Il lavoro di Elsa Schiaparelli ha da sempre destato scalpore per la sua così profonda storia d’amore col mondo dell’arte, in particolare con l’universo di Surrealisti come Salvador Dalì, Marcel Duchamp e Jean Cocteau. Degli elaborati, per usare parole sue, shocking, capaci di mettere in discussione il labile confine che esiste tra moda e arte.
Sovente nella storia dell’arte e successivamente nella storia della moda abbiamo assistito a come questi due universi collimino l’uno nell’altro per creare qualcosa che non sia né l’uno né l’altro, o forse un po’ l’uno e un po’ l’altro.
Ogni pittore figurativo per rappresentare un soggetto si è dovuto necessariamente imbattere nello studio del costume, dei tessuti e degli accessori. Meno diretta invece è stata la relazione tra stilisti o designer e arti figurative, in quanto fanno parte di un processo creativo che tende a ispirarsi all’arte più che a rappresentarla.
Il caso però di Elsa Schiaparelli e i surrealisti fa parte di una storia un po’ a sé stante rispetto a quest’ultimo caso. Storica è infatti la sua collaborazione con i surrealisti, e non solo, per quanto riguarda il suo processo di ideazione e realizzazione degli abiti. Elsa Schiaparelli non prendeva semplicemente spunto da mostre e cataloghi d’arte, lei viveva l’arte e i suoi abiti, non erano altro che una traduzione delle opere, per esempio di surrealisti e dadaisti come Dalì, Duchamp, Man Ray o Magritte. Una trasmigrazione dell’opera d’arte in un qualcosa costituito da stoffa, merletti e bottoni.
Opere d’arte indossabili, diventando simili a una performance, miscelando corpo-arte-vestito in un unico momento-opera. Il tutto cominciò nel 1916, quando Elsa si trasferì a New York entrando ben presto in contatto con il mondo di Man Ray e Marcel Duchamp; rientrata a Parigi, da lì in poi si stabilì una liaison durata quasi mezzo secolo, nella quale si possono contare nomi come Pablo Picasso, Leonor Fini, Alberto Giacometti, Raoul Dufy, Jean-Michel frank e in seguito persino Meret Oppenheim e Andy Warhol.
Durante la sua carriera Elsa Schiaparelli non si limitò soltanto alle arti visive, ma creò un legame anche con la letteratura surrealista, in particolare con Paul Éluard, Louis Aragon e Jean Cocteau (quest’ultimo non solo a livello poetico ma anche sul campo del disegno).

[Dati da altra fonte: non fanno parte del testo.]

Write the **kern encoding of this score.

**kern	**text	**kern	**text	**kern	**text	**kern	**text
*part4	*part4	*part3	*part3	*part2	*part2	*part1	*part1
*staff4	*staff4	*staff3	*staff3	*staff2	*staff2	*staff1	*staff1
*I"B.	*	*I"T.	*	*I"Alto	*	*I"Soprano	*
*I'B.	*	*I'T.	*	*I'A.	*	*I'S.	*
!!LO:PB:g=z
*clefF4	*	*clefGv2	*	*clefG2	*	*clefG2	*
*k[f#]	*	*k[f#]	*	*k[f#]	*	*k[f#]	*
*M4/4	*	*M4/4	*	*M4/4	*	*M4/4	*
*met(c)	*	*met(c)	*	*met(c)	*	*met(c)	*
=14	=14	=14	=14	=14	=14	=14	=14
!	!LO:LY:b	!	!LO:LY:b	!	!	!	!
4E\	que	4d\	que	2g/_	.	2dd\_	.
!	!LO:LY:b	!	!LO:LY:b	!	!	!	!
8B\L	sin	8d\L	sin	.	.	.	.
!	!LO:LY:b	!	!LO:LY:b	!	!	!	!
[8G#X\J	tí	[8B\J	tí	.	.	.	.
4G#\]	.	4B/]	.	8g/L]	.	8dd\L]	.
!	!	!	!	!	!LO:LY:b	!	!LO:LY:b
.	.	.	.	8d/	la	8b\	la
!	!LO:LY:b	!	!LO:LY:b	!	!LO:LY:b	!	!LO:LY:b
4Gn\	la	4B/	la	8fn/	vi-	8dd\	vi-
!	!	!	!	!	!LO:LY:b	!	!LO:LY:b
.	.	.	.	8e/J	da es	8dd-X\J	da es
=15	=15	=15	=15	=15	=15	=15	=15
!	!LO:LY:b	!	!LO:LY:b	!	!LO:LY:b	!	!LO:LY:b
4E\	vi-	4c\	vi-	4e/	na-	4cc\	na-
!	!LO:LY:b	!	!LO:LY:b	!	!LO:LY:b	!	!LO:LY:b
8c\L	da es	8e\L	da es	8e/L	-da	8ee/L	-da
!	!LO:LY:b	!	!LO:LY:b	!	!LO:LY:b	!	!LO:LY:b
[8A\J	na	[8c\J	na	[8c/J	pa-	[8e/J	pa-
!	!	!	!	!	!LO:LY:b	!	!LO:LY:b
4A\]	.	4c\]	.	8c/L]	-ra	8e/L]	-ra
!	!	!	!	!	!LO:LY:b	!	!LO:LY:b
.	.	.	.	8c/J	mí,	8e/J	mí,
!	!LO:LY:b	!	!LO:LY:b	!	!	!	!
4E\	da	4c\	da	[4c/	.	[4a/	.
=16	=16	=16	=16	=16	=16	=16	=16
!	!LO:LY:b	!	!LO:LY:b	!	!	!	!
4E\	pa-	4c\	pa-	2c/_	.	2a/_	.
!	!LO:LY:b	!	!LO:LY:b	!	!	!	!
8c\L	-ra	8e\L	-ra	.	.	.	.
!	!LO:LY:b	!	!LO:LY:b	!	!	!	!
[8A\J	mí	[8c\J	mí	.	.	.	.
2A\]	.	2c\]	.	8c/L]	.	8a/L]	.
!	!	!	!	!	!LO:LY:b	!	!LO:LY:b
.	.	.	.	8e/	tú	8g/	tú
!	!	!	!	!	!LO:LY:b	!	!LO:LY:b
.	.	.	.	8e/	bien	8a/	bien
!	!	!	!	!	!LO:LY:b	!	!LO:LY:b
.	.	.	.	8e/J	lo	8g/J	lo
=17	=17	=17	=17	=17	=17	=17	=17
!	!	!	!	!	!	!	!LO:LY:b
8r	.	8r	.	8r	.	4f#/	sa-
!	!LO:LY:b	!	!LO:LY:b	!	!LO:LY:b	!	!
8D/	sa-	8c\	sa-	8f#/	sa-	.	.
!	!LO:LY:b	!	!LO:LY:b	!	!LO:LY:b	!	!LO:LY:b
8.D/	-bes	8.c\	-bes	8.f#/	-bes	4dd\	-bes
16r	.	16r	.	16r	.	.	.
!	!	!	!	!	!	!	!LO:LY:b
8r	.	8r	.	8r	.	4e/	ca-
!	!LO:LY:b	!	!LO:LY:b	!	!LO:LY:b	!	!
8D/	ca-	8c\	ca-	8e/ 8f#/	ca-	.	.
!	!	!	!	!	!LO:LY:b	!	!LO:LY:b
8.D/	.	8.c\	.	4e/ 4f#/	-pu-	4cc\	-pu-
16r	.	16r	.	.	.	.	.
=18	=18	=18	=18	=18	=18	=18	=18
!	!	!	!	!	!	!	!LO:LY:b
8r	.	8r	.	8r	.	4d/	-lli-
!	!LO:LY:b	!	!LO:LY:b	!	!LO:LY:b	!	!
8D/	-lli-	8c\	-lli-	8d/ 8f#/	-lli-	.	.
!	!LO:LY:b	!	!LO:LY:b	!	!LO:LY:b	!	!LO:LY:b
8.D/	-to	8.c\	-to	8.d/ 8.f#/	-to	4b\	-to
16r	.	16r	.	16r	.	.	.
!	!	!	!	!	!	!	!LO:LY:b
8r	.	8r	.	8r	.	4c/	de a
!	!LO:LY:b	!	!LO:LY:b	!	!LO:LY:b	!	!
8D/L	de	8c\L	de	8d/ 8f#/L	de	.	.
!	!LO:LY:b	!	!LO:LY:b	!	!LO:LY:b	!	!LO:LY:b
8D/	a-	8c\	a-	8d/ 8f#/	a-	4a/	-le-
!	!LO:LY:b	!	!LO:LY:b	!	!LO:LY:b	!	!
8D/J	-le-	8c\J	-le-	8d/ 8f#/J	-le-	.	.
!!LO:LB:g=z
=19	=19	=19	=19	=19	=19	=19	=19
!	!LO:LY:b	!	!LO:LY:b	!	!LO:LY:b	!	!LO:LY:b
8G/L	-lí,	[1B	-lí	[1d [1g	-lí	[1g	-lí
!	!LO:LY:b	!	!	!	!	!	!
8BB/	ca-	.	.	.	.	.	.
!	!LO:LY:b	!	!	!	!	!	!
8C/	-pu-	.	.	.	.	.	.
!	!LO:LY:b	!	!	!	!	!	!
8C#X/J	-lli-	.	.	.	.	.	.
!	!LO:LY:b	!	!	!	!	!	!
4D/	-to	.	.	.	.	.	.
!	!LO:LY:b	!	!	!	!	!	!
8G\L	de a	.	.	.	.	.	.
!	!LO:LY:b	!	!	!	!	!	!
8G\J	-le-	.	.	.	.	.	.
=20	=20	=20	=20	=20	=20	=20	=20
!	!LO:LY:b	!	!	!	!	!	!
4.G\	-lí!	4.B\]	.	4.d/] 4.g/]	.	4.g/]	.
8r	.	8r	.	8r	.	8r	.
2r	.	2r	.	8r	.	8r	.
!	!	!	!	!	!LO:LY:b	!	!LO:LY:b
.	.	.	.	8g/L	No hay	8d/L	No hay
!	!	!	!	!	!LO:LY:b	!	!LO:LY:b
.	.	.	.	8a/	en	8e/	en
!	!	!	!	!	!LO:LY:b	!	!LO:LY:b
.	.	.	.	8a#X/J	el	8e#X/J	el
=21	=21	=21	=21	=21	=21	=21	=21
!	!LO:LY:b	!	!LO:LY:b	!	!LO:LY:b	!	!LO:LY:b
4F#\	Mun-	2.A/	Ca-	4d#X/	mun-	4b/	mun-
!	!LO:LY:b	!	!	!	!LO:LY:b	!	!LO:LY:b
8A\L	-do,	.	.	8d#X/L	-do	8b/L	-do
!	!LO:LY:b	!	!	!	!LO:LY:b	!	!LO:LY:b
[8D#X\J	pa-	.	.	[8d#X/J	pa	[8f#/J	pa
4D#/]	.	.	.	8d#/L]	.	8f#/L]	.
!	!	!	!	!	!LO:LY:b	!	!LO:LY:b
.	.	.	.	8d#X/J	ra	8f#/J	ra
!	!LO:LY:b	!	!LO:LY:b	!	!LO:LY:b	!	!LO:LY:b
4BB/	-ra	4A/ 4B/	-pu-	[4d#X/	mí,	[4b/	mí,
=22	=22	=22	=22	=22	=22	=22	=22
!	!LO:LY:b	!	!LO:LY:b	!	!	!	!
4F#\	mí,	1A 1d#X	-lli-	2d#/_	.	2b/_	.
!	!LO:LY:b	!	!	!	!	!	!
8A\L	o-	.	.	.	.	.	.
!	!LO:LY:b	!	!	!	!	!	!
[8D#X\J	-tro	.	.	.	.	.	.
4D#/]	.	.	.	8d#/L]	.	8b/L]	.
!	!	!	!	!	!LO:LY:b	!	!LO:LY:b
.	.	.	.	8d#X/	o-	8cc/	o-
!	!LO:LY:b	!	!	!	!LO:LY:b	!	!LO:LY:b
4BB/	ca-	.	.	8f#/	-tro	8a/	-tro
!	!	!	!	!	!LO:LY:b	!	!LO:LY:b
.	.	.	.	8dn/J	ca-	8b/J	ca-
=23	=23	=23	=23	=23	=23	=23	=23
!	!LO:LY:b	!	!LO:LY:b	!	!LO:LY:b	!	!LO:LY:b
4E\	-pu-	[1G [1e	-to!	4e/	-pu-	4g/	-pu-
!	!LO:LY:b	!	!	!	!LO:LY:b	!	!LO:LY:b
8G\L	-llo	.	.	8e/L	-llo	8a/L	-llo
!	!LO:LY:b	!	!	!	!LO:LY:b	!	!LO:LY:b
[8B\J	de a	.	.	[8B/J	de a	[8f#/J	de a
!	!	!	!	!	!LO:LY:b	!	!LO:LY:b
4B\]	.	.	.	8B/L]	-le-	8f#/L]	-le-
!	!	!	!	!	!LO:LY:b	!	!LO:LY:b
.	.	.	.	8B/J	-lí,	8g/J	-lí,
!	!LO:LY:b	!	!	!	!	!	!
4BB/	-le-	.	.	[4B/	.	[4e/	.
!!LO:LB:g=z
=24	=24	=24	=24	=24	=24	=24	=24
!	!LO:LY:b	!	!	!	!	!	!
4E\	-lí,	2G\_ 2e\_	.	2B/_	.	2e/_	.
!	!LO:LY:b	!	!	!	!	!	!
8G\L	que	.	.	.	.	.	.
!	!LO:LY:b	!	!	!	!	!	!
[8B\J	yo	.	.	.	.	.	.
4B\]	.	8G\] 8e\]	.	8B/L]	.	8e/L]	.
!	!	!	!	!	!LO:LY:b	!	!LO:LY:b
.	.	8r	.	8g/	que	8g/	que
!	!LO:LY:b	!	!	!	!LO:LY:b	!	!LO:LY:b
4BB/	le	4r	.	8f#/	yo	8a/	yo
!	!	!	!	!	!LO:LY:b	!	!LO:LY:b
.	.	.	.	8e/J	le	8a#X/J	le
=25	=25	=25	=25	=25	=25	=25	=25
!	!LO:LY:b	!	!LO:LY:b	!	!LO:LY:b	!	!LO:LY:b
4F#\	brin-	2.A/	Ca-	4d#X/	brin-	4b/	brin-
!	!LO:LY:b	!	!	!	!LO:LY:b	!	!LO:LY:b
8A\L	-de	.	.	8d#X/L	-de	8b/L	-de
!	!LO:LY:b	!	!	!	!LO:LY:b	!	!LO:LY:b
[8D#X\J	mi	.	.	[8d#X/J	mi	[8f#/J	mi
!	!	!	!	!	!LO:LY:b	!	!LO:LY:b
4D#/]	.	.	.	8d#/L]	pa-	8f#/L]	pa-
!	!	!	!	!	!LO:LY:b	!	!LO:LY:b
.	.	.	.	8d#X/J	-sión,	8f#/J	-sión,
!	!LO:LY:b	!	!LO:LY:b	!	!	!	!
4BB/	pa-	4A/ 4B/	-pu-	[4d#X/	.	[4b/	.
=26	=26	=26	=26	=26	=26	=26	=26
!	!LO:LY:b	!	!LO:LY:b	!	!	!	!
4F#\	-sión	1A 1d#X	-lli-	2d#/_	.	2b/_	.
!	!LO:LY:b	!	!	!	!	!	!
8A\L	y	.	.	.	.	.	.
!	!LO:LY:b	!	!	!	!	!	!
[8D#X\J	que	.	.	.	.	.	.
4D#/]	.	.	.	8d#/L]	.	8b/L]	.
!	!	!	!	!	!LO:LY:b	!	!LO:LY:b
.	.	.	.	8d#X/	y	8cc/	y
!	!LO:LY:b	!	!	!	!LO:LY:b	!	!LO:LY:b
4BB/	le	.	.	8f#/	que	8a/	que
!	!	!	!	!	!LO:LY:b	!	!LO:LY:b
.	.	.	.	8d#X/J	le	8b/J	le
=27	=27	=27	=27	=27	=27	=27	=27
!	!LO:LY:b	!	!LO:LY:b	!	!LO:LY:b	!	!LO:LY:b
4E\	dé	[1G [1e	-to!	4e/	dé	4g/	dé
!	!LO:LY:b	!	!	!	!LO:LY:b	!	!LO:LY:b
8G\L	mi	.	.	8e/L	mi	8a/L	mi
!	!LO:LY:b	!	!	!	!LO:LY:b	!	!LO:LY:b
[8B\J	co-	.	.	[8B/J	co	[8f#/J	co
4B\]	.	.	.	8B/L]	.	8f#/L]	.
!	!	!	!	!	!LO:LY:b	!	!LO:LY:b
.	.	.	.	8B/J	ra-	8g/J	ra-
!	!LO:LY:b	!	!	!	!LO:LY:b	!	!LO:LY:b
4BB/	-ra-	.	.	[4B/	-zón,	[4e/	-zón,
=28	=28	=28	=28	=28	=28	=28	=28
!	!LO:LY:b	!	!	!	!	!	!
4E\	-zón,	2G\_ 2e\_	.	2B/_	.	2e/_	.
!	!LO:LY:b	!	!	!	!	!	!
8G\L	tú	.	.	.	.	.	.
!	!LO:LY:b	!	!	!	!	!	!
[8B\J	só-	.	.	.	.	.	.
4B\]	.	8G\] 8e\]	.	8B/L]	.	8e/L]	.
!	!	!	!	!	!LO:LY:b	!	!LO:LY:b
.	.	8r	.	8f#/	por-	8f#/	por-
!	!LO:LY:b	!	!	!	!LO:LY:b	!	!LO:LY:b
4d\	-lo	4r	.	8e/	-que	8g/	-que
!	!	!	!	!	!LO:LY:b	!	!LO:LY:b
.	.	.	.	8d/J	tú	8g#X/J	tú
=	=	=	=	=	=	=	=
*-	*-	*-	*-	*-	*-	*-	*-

Elsa nella sua metodologia di lavoro, decontestualizzava e assemblava elementi come i più integerrimi dadaisti e surrealisti, combinava abiti con aragoste, insetti di vetro e pietre, cornette e dischi del telefono, metteva una scarpa in testa come cappello, persino una bottiglia del suo profumo a mo’ di pipa alla Magritte.
Quello che la differenzia rispetto al milieu di stilisti e creatori di moda, che si permettevano di azzardare tanto a livello artistico solo nel campo del costume per il teatro e il balletto, è stata soprattutto la visibilità e la straordinaria diffusione che le sue invenzioni avevano ottenuto tramite ammiratrici e sostenitrici, come dive del cinema quali Katharine Hepburn e Marlene Dietrich, o importanti esponenti dell’alta società, come la duchessa di Windsor, Wallis Simpson.
Non si sa bene quanto questo rapporto talmente viscerale possa aver giovato alla Schiaparelli stessa, poiché destino comune hanno avuto entrambi, sia il surrealismo che il suo atelier, cioè quello di chiudere i battenti: il primo in quanto superato da altre espressioni artistiche, l’altro dovendo fermare la produzione ormai rallentata e spiazzata di fronte al cambiamento dell’arte (non avendo più la sua fonte primaria di ispirazione, il surrealismo) e della moda, con nuove silhouette ed esigenze da parte del cliente.
Un finale di scena coi fiocchi, anche se pur di finale si tratta.